ABOUT THIS TASK:
Can you reproduce word for word the part of the essay on Susan Howe's art and poetry starting with "Susan Howe's Art" and going on through "is my beginning."?

::: SOURCE DOCUMENT :::

Susan Howe's Art and Poetry, 1968–1974
Bowie State University
Kaplan P. Harris

To search for infinity inside simplicity will be to find simplicity alive with messages. In my end is my beginning.

Susan Howe, "The End of Art"

Despite a few commentaries that borrow painterly metaphors, such as Bob Perelman's proposing that Susan Howe "uses // the page like a canvas" (7), no detailed account of the relationship between Howe's poetry and her artistic foundations exists, mainly because scholarship continues to focus on books she wrote long after she stopped painting. Even the first full-length study, Rachel Tzvia Back's Led by Language: The Poetry and Poetics of Susan Howe, skips over the first three books of poetry and gives no mention of the art criticism that Howe published during this time.1 The more closely we examine her poems, however, the more we realize the necessity of looking at these early years, especially if we are to believe her statement that her "sensibility was very much formed in the sixties" ("Interview" 19). Indeed, on the one occasion when her artwork has received substantial attention, Brian Reed is able to draw a compelling link between her installation works and her recurring use of "word squares" in later [End Page 440] poetry.2 What we still need, however, is a broad sketch of her artistic foundations, especially her painting, and more specifically, an account of why her turn away from painting ends up leading to the historical poetry with which her readers are more familiar.

::: GIVEN ENTRIES :::

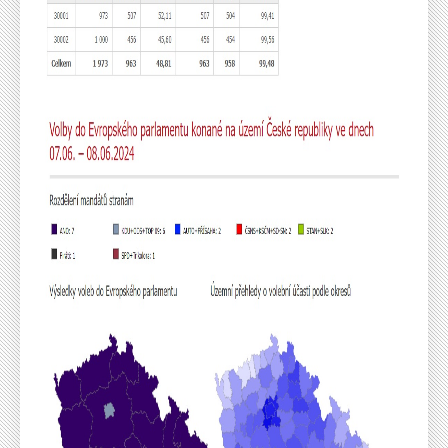
Sha
Sha
Sha
Sen
Prin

:::

OUTPUT FOR THIS EXERCISE:
Susan Howe's Art and Poetry, 1968–1974
Bowie State University
Kaplan P. Harris

To search for infinity inside simplicity will be to find simplicity alive with messages. In my end is my beginning.